La forma aparece porque la luz sale de las gotas en un ángulo muy preciso respecto a la dirección opuesta al Sol, que pasa por tu cabeza.

En el arcoíris clásico, ese ángulo ronda los 42°. Solo las gotas ubicadas en esa posición exacta envían luz hacia tus ojos. Si uno pudiera dibujarlo, vería un cono de luz con el observador en el vértice.
En los arcos de niebla ocurre lo mismo, pero con bordes más difusos, como si ese ángulo fuera una zona más amplia y menos precisa.
Y hay un detalle que suele sorprender: cada persona ve su propio arcoíris. Si te movés, el arco se mueve con vos. No se puede alcanzar porque no tiene una ubicación fija.
Un fenómeno esquivo
Los arcos de niebla no son comunes, pero tampoco imposibles. Para ver uno, se necesita una combinación bastante precisa: niebla presente, el Sol bajo y a la espalda del observador, y una visibilidad suficiente como para distinguir el contraste.

Son más frecuentes en zonas costeras, regiones montañosas o lugares donde la niebla aparece seguido. Incluso pueden formarse con luz de Luna, aunque en ese caso son extremadamente tenues.
Otros juegos de la luz
Cuando las condiciones cambian un poco, el cielo ofrece variantes del mismo fenómeno.
Arcoíris doble: a veces aparece un segundo arco más tenue por encima del principal. Se forma cuando la luz rebota dos veces dentro de la gota antes de salir. Ese recorrido extra invierte el orden de los colores.
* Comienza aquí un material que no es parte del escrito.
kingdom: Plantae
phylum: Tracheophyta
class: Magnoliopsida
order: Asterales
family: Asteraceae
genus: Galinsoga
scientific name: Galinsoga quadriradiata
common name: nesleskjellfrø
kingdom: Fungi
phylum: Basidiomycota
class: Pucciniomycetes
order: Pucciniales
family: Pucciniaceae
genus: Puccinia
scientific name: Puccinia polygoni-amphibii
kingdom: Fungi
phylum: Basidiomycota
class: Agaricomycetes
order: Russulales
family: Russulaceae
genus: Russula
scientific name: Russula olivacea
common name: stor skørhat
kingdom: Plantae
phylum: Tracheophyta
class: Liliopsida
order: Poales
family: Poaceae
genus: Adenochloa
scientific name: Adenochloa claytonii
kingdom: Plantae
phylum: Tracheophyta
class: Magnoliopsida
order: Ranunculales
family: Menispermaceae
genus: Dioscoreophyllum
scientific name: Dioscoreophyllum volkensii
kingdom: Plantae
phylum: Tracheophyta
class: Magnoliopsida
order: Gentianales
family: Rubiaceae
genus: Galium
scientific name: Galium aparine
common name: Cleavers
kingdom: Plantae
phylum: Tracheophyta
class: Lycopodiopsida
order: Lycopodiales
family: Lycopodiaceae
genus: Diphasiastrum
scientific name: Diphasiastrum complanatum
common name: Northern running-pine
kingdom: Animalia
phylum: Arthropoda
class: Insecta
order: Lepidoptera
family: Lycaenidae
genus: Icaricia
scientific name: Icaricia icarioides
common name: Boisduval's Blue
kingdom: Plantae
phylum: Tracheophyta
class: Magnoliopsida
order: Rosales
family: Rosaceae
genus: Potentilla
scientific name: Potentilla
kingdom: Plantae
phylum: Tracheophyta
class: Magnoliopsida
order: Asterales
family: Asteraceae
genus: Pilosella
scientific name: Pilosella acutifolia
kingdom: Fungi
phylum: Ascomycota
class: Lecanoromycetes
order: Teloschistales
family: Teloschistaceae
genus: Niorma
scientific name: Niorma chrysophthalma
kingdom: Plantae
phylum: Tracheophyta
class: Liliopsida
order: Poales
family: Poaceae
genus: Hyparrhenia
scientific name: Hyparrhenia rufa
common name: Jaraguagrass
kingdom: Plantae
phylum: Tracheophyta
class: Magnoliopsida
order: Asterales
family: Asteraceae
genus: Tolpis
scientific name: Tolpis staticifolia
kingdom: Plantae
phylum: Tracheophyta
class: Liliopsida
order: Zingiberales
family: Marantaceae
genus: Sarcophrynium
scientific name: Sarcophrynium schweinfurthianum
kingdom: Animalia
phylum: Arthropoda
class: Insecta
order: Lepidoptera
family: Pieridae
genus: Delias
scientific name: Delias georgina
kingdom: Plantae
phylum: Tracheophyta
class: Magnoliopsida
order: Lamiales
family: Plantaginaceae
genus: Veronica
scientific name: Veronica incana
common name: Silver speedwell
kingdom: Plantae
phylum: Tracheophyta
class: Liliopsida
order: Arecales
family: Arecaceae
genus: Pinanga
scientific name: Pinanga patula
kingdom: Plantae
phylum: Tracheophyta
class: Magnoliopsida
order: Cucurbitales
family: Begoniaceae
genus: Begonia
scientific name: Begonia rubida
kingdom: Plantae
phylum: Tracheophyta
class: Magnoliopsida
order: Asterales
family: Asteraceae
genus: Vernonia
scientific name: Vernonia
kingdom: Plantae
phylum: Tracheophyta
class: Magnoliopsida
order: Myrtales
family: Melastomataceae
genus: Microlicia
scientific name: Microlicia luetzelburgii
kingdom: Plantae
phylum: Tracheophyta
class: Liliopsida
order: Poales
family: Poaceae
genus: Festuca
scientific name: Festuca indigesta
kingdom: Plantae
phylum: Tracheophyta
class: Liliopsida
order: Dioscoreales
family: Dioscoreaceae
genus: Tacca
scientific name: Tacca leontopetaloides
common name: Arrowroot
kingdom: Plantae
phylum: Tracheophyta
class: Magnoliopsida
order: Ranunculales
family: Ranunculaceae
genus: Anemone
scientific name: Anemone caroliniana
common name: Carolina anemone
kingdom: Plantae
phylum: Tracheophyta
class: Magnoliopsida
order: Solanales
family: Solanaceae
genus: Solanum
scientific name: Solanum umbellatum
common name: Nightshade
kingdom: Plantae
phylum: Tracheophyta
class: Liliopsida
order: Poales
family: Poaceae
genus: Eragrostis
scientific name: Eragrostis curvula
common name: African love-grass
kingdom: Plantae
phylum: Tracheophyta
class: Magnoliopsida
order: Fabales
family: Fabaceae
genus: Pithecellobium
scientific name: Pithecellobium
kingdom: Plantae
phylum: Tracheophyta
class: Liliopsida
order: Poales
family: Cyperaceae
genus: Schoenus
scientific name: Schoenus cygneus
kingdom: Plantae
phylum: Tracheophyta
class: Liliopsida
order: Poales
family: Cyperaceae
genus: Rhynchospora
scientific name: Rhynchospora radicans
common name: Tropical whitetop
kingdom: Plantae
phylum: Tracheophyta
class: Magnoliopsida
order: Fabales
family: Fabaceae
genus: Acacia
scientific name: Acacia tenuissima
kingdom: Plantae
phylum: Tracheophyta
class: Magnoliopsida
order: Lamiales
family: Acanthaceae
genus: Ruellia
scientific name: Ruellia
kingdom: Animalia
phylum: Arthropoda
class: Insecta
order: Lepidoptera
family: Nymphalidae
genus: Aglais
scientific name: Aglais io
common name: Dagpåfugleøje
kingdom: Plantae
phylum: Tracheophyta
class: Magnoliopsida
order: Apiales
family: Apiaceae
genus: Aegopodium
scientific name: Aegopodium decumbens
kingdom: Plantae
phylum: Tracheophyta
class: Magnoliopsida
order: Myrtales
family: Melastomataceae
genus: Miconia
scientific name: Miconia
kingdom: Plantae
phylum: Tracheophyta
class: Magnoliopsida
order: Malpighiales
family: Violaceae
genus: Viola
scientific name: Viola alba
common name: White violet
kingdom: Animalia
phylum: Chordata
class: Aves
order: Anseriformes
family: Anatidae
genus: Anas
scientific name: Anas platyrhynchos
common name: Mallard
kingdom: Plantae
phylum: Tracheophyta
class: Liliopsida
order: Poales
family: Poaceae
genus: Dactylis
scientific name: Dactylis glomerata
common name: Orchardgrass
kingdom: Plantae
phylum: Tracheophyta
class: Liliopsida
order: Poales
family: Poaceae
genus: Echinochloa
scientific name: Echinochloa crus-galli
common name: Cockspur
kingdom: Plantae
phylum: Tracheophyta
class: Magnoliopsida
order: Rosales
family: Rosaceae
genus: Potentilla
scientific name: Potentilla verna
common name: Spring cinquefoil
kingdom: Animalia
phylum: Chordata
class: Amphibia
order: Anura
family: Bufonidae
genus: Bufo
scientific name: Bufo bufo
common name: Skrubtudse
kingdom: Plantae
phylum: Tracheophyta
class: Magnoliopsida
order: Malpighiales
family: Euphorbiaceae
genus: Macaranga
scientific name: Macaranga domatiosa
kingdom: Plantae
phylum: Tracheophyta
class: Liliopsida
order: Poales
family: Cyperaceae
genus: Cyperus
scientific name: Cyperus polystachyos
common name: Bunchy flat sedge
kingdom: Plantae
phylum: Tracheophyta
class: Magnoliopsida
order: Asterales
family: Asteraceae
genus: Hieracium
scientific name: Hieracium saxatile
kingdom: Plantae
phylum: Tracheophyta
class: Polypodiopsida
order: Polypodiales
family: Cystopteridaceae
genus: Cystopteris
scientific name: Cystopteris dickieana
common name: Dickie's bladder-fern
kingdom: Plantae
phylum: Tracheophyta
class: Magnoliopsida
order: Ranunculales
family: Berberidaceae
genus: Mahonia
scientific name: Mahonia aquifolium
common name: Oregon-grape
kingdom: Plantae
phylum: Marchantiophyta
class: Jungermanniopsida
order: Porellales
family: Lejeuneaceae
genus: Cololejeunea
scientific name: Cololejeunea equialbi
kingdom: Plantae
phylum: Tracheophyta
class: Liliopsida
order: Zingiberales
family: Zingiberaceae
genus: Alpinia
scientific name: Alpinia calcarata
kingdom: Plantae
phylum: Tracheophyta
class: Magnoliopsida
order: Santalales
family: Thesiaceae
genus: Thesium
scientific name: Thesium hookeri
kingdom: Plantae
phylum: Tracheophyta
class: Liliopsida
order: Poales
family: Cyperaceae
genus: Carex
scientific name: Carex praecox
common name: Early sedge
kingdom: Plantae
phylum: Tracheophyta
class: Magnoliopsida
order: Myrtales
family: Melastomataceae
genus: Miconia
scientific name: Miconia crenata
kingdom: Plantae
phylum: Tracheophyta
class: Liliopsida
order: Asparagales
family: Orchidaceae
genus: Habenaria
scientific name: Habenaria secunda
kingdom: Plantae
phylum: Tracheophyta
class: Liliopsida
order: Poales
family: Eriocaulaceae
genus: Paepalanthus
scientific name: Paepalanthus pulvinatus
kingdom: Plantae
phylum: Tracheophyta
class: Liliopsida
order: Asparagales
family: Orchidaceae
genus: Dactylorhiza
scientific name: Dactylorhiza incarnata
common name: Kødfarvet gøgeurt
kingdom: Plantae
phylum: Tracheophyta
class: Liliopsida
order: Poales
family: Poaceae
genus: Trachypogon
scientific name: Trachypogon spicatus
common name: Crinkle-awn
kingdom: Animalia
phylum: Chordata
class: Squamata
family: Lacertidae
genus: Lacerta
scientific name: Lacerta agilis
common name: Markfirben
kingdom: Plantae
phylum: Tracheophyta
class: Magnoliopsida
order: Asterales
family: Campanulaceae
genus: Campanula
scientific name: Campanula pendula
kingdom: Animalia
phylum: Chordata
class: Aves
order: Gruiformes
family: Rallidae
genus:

Arcos supernumerarios: son bandas finas, pegadas al arco principal, con tonos suaves. En este caso, vuelve a aparecer la difracción, mostrando que la luz también se comporta como una onda.
Todos estos arcos parten de lo mismo: luz solar y agua suspendida en el aire. Pero pequeños cambios -como el tamaño de las gotas- modifican por completo el resultado.
El arcoíris de niebla no es una rareza aislada: es una demostración de lo sensible que es la interacción entre la luz y la atmósfera.